Cod and other commercial ground fish are caught in a net in the Gulf of Maine. Our appetite for fish is wreaking havoc on aquatic populations worldwide. The conservation group World Wildlife Fund predicts that if cod fisheries continue to be fished at current rates, there will be no cod left by 2022. “Seventy-five percent of fisheries are overfished,“ says marine biologist Enric Sala. “If nothing changes, all fisheries will have collapsed by 2050.“ The solution, says Sala—a National Geographic Society fellow—is involving all levels of society, from consumers to policy makers. “The solutions exist, we just need the political will to implement them at [a] large scale,“ he adds.
Photograph by Bill Curtsinger
A purse seiner net is used to haul tuna to coastal feeding pens in what is sometimes called the Southern, or Antarctic, Ocean. Giant bluefin tuna, treasured for sushi, can grow to 12 feet (3.7 meters) in length, weigh 1,500 pounds (680 kilograms), and live for 30 years. They once migrated by the millions throughout the Atlantic Basin and the Mediterranean Sea, but are now experiencing significant declines. By the mid-1990s, stocks of southern bluefin tuna had been fished to between 6 and 12 percent of their original numbers in the South Pacific and Indian Oceans.
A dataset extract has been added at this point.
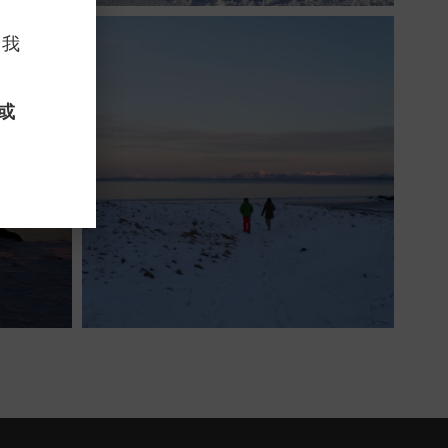
，我
 或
Photograph by Paul Sutherland
Fishermen haul in a bluefin tuna caught in the old Mattanza method. The giant bluefin used to surge through the Straits of Gibraltar each spring, fanning out across the Mediterranean to spawn. Over millennia, fishermen devised a method of extending nets from shore to intercept the fish and funnel them into chambers, where they were slaughtered. Today, all but a dozen or so of the trap fisheries have closed, primarily due to lack of fish, but also because of coastal development and pollution.
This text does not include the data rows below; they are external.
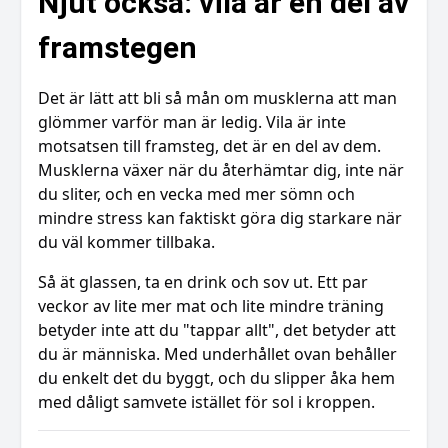
Njut också: vila är en del av
framstegen
Det är lätt att bli så mån om musklerna att man
glömmer varför man är ledig. Vila är inte
motsatsen till framsteg, det är en del av dem.
Musklerna växer när du återhämtar dig, inte när
du sliter, och en vecka med mer sömn och
mindre stress kan faktiskt göra dig starkare när
du väl kommer tillbaka.
Så ät glassen, ta en drink och sov ut. Ett par
veckor av lite mer mat och lite mindre träning
betyder inte att du "tappar allt", det betyder att
du är människa. Med underhållet ovan behåller
du enkelt det du byggt, och du slipper åka hem
med dåligt samvete istället för sol i kroppen.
Photograph by Brian Skerry
Atlantic bluefin tuna caught in the Mediterranean and then fattened in offshore cages can often fetch up to £35,000 each in Japanese markets. The fish are prized for their buttery belly meat, considered some of the best sushi in the world.
Photograph by Justin Guariglia
A hammerhead shark is fatally caught in a gill net in Mexico's Gulf of California. Nearly 40 million sharks are killed annually for their fins, which are considered a delicacy in Asia and prepared primarily in soups.
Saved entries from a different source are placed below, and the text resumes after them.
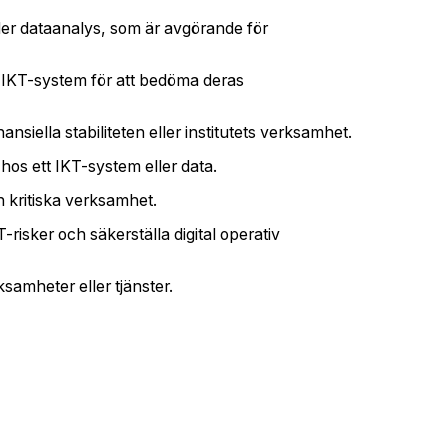
eller dataanalys, som är avgörande för
t IKT-system för att bedöma deras
nsiella stabiliteten eller institutets verksamhet.
 hos ett IKT-system eller data.
n kritiska verksamhet.
risker och säkerställa digital operativ
rksamheter eller tjänster.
Photograph by Brian Skerry
Once the base for the classic British meal of fish and chips, the Atlantic cod is found in the colder, northern part of the Atlantic Ocean. Commercial fisheries there operate year round, primarily harvesting with trawlers and gill nets. Cod can live up to 20 years and weigh more than 70 pounds (32 kilograms).
Photograph by Randy Olson
Fins of thresher sharks are cut off and collected on the shores of San Marcos Island, Mexico. Shark fin is used, primarily in Asia, to make shark fin soup—a delicacy widely consumed in China since at least the start of the Sung dynasty in A.D. 960. As incomes increase in Asia, the demand for shark fin grows.
Photograph by Brian Skerry
Fishermen pose with a giant carp caught in the Tonle Sap River in Cambodia. The fish was reeled in, then released, as part of the National Geographic Society's Megafishes Project—a three-year effort by National Geographic grantee Zeb Hogan to document the largest species of freshwater fish. All of Hogan's megafishes are at least 6.5 feet (2 meters) in length or 220 pounds (100 kilograms). Many of the species he studies are threatened or endangered due to overfishing, development, and pollution.
Photograph by Andy Eames, Ap
Dead guitarfish, rays, and other species are tossed from a shrimp boat in the Gulf of California, Mexico. Tonnes of fish are thrown back to sea every year. International attention to wasteful fishing methods have resulted in relatively new net and hook designs, which prevent some bycatch. “Overfishing has been historically [the] oldest and [most] major threat to ocean life today,“ says National Geographic fellow Enric Sala. “And because of the mismanagement [and inefficiencies] of fisheries, the fishing industry loses $50 billion a year,“ according to a 2008 World Bank report, adds Sala.
Photograph by Brian Skerry
Marine farming has rapidly expanded in Tasmania since the 1990s, with Atlantic salmon and rainbow trout being the most popular stocks. Strict quarantine controls on the importation of salmonid products help to protect the fish farming industry from serious diseases.
Photograph by Ian Waldie/Getty Images
Fishermen catch tons of live carp at a fish farm near Warsaw, Poland. Farming fish remains a controversial practice, as diseases and parasites that plague fish raised in confined pens can often infect nearby wild stocks. However, in a world with limited fish supplies, farms also help to reduce pressures on natural populations.